#### Texto extraído

Encerrando com profundidade e senso de urgência o ciclo de palestras da Fundação Vanzolini na CASACOR São Paulo 2025, o encontro com o tema Eficiência energética, reduções de emissões e a arquitetura como protagonista em um mundo em colapso reuniu profissionais de referência para discutir como a construção civil pode — e precisa — liderar a transição rumo à sustentabilidade ambiental, econômica e social.

Realizado na mostra de arquitetura, design e paisagismo mais importante do Brasil, o evento teve como objetivo fomentar o debate técnico e ético sobre as responsabilidades da arquitetura em um contexto de crise climática global, desigualdade social e esgotamento de recursos naturais.

O colapso climático já é realidade — e a construção civil é parte do problema

Na abertura do evento, Gabriel Novaes, assessor de ESG da Fundação Vanzolini, apresentou dados atualizados que evidenciam o impacto da construção civil no agravamento das mudanças climáticas. Segundo ele:

“A construção e as edificações respondem por 36% do consumo de energia final global e 37% das emissões de gases de efeito estufa (GEE). No Brasil, esse setor é responsável por cerca de 6% das emissões diretas e mais da metade do consumo de energia elétrica.”

Esses números refletem desde as emissões incorporadas — ligadas à fabricação de materiais, transporte e execução das obras — até as emissões operacionais, relacionadas ao consumo de energia e água durante o uso do edifício.

########

Tarefa proposta a ::
No texto extraído, quem fez a abertura do evento e qual cargo ocupa?

#### Itens

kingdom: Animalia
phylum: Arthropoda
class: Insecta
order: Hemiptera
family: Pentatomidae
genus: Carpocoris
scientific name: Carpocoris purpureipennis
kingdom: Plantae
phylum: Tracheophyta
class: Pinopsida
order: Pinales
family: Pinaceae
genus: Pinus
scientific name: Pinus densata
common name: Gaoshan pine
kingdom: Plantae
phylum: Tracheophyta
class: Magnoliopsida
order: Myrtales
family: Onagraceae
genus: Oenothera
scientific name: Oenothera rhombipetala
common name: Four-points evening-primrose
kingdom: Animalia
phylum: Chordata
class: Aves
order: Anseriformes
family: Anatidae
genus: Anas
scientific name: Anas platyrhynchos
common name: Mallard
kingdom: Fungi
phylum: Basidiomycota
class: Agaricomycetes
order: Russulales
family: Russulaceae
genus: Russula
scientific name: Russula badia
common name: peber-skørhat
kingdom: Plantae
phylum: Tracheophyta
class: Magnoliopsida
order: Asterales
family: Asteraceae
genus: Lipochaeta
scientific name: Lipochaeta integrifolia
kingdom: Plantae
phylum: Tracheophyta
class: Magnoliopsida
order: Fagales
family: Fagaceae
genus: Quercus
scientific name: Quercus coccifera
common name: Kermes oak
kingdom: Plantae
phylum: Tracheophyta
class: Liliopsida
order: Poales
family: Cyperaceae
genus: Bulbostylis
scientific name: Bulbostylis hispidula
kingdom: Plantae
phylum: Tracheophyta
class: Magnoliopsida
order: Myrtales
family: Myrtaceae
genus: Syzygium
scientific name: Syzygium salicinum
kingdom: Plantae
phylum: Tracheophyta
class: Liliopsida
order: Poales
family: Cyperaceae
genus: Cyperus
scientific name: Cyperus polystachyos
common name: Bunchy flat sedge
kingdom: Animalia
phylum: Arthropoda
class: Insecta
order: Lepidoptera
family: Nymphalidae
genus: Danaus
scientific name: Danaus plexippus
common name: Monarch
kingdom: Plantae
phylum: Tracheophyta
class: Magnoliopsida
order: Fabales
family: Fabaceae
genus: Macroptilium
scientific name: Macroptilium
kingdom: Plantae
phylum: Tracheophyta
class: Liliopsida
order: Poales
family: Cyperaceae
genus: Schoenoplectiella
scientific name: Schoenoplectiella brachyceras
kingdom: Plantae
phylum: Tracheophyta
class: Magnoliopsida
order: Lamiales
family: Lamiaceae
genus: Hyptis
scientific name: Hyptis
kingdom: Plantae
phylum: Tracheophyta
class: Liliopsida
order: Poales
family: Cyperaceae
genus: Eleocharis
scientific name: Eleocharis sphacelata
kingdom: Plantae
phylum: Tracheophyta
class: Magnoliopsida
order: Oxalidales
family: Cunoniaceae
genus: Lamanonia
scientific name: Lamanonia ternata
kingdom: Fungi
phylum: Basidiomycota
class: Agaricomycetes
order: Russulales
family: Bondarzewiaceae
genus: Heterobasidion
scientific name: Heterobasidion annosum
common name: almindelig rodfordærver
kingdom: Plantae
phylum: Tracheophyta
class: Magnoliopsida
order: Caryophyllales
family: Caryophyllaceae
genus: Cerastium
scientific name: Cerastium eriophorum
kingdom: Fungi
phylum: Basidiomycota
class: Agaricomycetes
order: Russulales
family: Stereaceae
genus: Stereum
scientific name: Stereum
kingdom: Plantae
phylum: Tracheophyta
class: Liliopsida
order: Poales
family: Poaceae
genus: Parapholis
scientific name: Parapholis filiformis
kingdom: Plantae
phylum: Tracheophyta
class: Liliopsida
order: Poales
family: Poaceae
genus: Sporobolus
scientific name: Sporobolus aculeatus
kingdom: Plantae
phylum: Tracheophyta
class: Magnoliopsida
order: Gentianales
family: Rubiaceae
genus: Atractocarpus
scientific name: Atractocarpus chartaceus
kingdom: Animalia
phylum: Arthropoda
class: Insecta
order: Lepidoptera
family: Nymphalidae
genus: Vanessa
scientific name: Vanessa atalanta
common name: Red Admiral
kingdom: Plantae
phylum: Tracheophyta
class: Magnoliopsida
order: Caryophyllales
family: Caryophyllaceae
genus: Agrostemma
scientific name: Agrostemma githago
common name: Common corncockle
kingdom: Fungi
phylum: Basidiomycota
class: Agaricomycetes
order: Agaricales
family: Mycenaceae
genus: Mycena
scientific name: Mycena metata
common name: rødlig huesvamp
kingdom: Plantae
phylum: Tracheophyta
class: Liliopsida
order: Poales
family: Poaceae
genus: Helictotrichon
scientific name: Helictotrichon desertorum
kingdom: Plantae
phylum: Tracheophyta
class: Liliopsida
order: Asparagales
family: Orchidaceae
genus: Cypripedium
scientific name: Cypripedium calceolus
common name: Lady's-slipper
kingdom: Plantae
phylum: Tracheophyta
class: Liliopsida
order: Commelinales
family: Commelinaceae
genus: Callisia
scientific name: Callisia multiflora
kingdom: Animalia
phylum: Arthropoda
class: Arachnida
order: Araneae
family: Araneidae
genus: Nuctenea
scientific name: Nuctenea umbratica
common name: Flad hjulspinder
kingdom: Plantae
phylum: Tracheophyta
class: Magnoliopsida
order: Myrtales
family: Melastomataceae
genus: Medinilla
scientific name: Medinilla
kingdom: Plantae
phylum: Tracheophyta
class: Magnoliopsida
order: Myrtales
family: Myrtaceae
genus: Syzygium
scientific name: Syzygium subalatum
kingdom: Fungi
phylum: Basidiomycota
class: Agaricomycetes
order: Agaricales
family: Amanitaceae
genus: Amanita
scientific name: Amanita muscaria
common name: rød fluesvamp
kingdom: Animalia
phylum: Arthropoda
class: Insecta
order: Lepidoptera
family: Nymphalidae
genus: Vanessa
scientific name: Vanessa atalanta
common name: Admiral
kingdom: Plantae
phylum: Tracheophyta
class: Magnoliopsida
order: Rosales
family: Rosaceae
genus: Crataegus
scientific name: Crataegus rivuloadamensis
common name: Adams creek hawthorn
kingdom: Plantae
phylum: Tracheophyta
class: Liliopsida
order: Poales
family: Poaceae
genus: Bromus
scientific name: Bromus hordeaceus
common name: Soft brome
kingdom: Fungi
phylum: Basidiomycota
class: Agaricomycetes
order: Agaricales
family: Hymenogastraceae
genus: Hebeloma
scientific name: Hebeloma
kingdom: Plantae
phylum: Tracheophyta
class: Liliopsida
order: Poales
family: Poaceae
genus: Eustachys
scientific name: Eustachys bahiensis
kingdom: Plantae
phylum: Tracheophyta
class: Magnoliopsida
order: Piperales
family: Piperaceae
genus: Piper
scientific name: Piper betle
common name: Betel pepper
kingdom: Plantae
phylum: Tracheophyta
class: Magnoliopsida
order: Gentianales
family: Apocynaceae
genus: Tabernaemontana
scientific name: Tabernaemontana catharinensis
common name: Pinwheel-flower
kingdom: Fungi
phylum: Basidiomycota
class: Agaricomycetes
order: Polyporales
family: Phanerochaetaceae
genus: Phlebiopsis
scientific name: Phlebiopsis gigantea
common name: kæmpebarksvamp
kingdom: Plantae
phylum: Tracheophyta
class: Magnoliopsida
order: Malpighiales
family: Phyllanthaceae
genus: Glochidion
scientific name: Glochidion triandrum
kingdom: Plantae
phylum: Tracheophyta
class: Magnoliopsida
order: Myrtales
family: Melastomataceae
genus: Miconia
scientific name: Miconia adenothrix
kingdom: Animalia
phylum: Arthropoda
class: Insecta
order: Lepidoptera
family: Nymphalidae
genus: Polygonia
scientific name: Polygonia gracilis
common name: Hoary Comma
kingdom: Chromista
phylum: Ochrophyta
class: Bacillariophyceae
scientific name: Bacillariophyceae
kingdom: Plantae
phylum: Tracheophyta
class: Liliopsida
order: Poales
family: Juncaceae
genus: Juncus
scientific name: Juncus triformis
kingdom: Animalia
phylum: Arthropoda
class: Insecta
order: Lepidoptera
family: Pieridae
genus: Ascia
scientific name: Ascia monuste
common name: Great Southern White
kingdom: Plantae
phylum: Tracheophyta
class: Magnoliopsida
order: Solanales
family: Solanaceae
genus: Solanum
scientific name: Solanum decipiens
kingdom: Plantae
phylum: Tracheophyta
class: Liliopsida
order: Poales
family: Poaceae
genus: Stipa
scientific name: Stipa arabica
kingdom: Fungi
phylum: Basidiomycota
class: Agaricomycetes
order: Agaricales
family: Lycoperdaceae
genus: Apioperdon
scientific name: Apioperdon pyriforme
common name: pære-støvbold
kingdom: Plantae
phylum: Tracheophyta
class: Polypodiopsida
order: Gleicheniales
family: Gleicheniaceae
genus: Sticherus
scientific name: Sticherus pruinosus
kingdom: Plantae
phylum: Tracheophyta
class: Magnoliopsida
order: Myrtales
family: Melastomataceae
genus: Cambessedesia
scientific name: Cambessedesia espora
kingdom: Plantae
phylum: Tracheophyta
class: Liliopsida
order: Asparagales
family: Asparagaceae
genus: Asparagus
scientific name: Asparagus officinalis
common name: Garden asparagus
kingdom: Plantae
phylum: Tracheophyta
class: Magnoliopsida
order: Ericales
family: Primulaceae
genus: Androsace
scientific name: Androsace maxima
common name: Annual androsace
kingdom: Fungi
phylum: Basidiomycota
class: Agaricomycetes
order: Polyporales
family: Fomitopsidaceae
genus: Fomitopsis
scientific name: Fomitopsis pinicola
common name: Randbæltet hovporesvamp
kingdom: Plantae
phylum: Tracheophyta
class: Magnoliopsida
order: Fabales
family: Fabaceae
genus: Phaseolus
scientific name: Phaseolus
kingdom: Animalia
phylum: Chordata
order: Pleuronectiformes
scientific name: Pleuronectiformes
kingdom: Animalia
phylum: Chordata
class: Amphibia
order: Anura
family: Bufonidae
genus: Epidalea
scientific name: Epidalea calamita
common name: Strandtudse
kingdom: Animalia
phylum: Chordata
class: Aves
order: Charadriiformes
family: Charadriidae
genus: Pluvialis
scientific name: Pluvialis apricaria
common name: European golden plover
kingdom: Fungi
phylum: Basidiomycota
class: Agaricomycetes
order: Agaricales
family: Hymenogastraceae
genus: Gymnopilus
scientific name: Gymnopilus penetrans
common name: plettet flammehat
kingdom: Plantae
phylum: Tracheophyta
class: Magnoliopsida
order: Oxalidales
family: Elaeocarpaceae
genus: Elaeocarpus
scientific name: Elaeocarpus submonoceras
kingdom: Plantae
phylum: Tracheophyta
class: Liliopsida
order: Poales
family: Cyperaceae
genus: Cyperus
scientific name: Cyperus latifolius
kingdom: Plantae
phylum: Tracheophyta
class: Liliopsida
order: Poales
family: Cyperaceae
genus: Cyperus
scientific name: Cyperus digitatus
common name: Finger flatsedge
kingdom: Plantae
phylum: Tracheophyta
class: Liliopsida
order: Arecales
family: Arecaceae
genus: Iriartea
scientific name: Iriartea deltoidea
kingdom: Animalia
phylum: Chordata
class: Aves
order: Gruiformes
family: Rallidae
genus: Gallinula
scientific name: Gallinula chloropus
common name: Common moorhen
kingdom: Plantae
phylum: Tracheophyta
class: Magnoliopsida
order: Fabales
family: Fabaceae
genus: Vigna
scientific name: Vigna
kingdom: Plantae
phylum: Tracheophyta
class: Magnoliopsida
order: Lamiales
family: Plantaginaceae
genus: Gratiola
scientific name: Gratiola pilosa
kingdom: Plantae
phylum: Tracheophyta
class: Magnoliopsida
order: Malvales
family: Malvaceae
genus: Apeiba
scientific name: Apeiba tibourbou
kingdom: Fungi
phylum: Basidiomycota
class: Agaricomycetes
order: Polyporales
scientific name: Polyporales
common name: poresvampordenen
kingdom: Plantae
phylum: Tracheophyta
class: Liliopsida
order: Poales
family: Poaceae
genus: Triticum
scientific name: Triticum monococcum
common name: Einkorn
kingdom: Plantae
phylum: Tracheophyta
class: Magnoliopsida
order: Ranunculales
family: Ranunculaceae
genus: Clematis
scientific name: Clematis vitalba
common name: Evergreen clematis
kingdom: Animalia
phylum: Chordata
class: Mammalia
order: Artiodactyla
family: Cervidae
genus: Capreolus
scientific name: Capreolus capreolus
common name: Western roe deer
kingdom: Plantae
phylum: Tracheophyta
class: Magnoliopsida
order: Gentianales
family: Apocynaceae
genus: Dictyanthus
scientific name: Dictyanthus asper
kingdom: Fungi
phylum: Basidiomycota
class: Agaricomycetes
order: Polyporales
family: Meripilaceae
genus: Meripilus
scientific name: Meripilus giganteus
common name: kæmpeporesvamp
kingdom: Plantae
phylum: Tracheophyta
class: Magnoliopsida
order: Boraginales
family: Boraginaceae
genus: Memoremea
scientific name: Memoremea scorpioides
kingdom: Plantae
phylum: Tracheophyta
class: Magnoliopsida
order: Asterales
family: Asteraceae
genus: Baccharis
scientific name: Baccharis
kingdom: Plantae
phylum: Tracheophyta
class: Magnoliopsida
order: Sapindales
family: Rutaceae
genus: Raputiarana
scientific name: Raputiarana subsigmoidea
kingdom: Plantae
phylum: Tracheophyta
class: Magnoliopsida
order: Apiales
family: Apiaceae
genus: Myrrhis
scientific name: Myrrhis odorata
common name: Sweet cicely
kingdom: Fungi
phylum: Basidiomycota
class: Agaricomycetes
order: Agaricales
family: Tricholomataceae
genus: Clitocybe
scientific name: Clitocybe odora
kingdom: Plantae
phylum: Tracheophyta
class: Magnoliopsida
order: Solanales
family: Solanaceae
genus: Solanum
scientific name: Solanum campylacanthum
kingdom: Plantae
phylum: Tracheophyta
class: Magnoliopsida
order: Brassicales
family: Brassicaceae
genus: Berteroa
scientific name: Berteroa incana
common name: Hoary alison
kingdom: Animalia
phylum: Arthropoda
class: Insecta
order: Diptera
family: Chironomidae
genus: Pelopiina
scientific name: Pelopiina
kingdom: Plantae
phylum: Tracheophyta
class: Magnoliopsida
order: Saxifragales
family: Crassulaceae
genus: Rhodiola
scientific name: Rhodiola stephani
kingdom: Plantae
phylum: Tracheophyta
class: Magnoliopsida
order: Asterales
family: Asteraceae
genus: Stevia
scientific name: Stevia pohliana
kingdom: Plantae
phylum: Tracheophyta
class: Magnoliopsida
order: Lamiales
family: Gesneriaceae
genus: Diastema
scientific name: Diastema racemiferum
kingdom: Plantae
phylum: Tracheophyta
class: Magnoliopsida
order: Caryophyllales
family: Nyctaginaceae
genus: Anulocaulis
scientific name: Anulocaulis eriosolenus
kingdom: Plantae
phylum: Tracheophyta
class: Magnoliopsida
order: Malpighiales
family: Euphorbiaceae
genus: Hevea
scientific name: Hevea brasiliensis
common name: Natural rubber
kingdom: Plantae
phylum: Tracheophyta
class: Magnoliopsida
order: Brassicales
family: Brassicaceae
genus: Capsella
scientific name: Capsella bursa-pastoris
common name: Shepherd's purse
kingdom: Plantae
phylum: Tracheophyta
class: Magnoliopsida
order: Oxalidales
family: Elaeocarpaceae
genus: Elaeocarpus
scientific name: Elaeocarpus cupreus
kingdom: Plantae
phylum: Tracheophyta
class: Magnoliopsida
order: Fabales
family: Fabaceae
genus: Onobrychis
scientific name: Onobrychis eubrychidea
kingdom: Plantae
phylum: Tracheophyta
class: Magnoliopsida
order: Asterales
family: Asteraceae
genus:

########

Tarefa proposta b ::
Renomeie "genus" para "gênero" nos registros, da primeira linha até a que contém "scientific name: Oenothera rhombipetala", ambas incluídas. Devolva só essas linhas, sem mais nenhuma alteração.

Resultado correto a ::
Gabriel Novaes, assessor de ESG da Fundação Vanzolini.

Resultado correto b ::
kingdom: Animalia
phylum: Arthropoda
class: Insecta
order: Hemiptera
family: Pentatomidae
gênero: Carpocoris
scientific name: Carpocoris purpureipennis
kingdom: Plantae
phylum: Tracheophyta
class: Pinopsida
order: Pinales
family: Pinaceae
gênero: Pinus
scientific name: Pinus densata
common name: Gaoshan pine
kingdom: Plantae
phylum: Tracheophyta
class: Magnoliopsida
order: Myrtales
family: Onagraceae
gênero: Oenothera
scientific name: Oenothera rhombipetala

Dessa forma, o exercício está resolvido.